## [EXCERPTED TEXT]
::::::

Liberalism thus fails to understand itself and the world, and in the end its failure destroys it. In the meantime its disconnection from reality corrupts political language and thought, resulting in the intolerant absurdities of “political correctness.” In a country like America with no other significant political tradition it so dominates political discussion that illiberal views can not be effectively articulated. Even appeals to national symbols are at best ambiguous. America has no memory of Christendom, myth of common blood, or old regime of throne, sword and altar—only symbols like the Revolution, the Constitution, and the Statue of Liberty, to which liberals have a better right than traditionalists.

American traditionalism has therefore been especially inarticulate and antitheoretical. Lacking compelling theories and symbols, it has been hard put to defend itself effectively. Its survival has depended on the practical success of American institutions and on the national habit of avoiding systematic thought, both of which have slowed development of the implications of stated American principles.

As an explicit political view, traditionalism in America has most often taken the form of reverence for “the ideals of the Founding Fathers,” that is, for liberalism as it stood at the time of the American Founding. By suppressing the development of liberalism that reverence minimized the harm it did. The American state, especially the federal government, has primarily been a contract for material ends. Traditionalism has therefore needed arrangements that tend to make popular habits and customs independent of the state, and those arrangements were a prominent feature of the regime established by the Founders. They included limited government, decentralization, local democracy, and informal social control through a combination of nondoctrinal Protestantism, moralism, and traditional habits and prejudices.

::::::

## [STATED EXERCISE 1]
Reproduce the stretch from "As an explicit" through "habits and prejudices." in the text on liberalism and American traditionalism, word for word.
## [STATED EXERCISE 2]
Resume the text on liberalism and American traditionalism right after its final sentence.

## [RECORDS SUPPLIED]
::::::

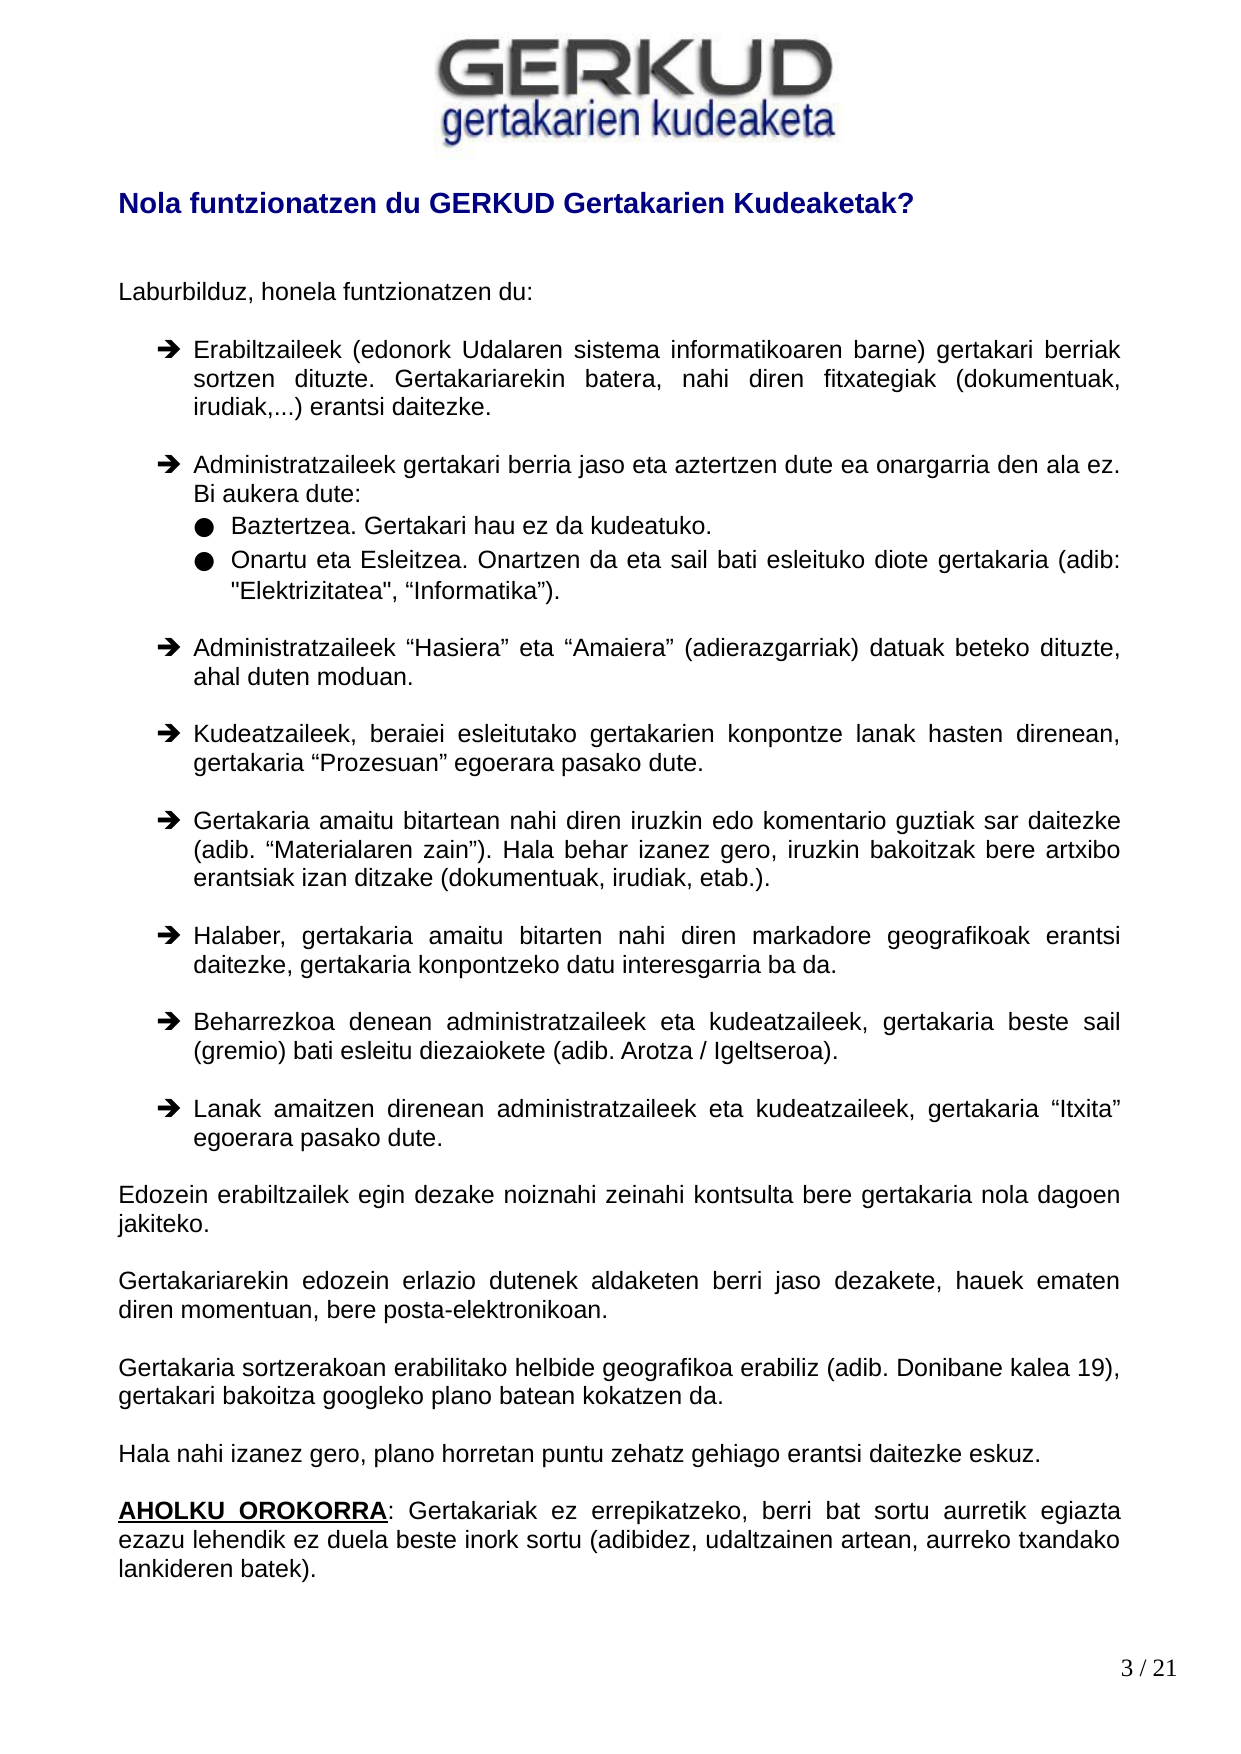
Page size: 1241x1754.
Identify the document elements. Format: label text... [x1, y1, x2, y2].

text Edozein erabiltzailek egin dezake noiznahi zeinahi kontsulta bere gertakaria nola dagoen jakiteko. [118, 1180, 1122, 1237]
text Laburbilduz, honela funtzionatzen du: [118, 277, 1122, 306]
list Onartu eta Esleitzea. Onartzen da eta sail bati esleituko diote gertakaria (adib: "Elektrizitatea", “Informatika”). [193, 542, 1122, 604]
list Gertakaria amaitu bitartean nahi diren iruzkin edo komentario guztiak sar daitezke (adib. “Materialaren zain”). Hala behar izanez gero, iruzkin bakoitzak bere artxibo erantsiak izan ditzake (dokumentuak, irudiak, etab.). [156, 806, 1122, 892]
list Administratzaileek gertakari berria jaso eta aztertzen dute ea onargarria den ala ez. Bi aukera dute: [156, 450, 1122, 507]
list Erabiltzaileek (edonork Udalaren sistema informatikoaren barne) gertakari berriak sortzen dituzte. Gertakariarekin batera, nahi diren fitxategiak (dokumentuak, irudiak,...) erantsi daitezke. [156, 335, 1122, 421]
list Beharrezkoa denean administratzaileek eta kudeatzaileek, gertakaria beste sail (gremio) bati esleitu diezaiokete (adib. Arotza / Igeltseroa). [156, 1007, 1122, 1065]
text Gertakariarekin edozein erlazio dutenek aldaketen berri jaso dezakete, hauek ematen diren momentuan, bere posta-elektronikoan. [118, 1266, 1122, 1324]
list Baztertzea. Gertakari hau ez da kudeatuko. [193, 507, 1122, 542]
list Halaber, gertakaria amaitu bitarten nahi diren markadore geografikoak erantsi daitezke, gertakaria konpontzeko datu interesgarria ba da. [156, 921, 1122, 978]
subtitle Nola funtzionatzen du GERKUD Gertakarien Kudeaketak? [118, 186, 1122, 220]
text Gertakaria sortzerakoan erabilitako helbide geografikoa erabiliz (adib. Donibane kalea 19), gertakari bakoitza googleko plano batean kokatzen da. [118, 1352, 1122, 1410]
picture [434, 23, 844, 160]
list Lanak amaitzen direnean administratzaileek eta kudeatzaileek, gertakaria “Itxita” egoerara pasako dute. [156, 1094, 1122, 1151]
text AHOLKU OROKORRA: Gertakariak ez errepikatzeko, berri bat sortu aurretik egiazta ezazu lehendik ez duela beste inork sortu (adibidez, udaltzainen artean, aurreko txandako lankideren batek). [118, 1496, 1122, 1582]
list Administratzaileek “Hasiera” eta “Amaiera” (adierazgarriak) datuak beteko dituzte, ahal duten moduan. [156, 633, 1122, 691]
list Kudeatzaileek, beraiei esleitutako gertakarien konpontze lanak hasten direnean, gertakaria “Prozesuan” egoerara pasako dute. [156, 719, 1122, 777]
text Hala nahi izanez gero, plano horretan puntu zehatz gehiago erantsi daitezke eskuz. [118, 1439, 1122, 1467]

::::::

## [WRITTEN REPLY 1]
As an explicit political view, traditionalism in America has most often taken the form of reverence for “the ideals of the Founding Fathers,” that is, for liberalism as it stood at the time of the American Founding. By suppressing the development of liberalism that reverence minimized the harm it did. The American state, especially the federal government, has primarily been a contract for material ends. Traditionalism has therefore needed arrangements that tend to make popular habits and customs independent of the state, and those arrangements were a prominent feature of the regime established by the Founders. They included limited government, decentralization, local democracy, and informal social control through a combination of nondoctrinal Protestantism, moralism, and traditional habits and prejudices.

## [WRITTEN REPLY 2]
While logically weak, this compromise between liberalism and traditionalism worked, and held up remarkably well in the face of Lincoln’s war against the South, Roosevelt’s New Deal, and the foreign wars of 20th century internationalists. Both sides gained from it; traditionalism needed liberalism for legitimacy, and liberalism needed traditionalism for survival and stability. The result was a political order that could satisfy both liberal and traditionalist impulses as long as neither went too far.

In recent decades the great compromise at the heart of American political life has fallen apart. In spite of resistance, liberal principles came to be understood and applied more and more comprehensively, until social unity could no longer be based on the moral authority of those long-dead white propertied slave-owners, the Founding Fathers. A destructively pure form of liberalism became authoritative in American public life, and ruling elites came to understand traditionalism as a threat to public order and denial of political morality. The consequences have included social and moral crisis and the appearance for the first time in America of a comprehensive broad-based conservative movement.

The issues agitating that movement have been diverse, from abortion to welfare; what has united them has been opposition to the growth of increasingly radical central government and defense of decentralized traditional institutions formerly protected by limited government and local control. Such institutions include family, local community, church, and the responsibility of ordinary people for their own well-being and the maintenance of social order. It is on the defense of such institutions that American conservatives have taken their stand.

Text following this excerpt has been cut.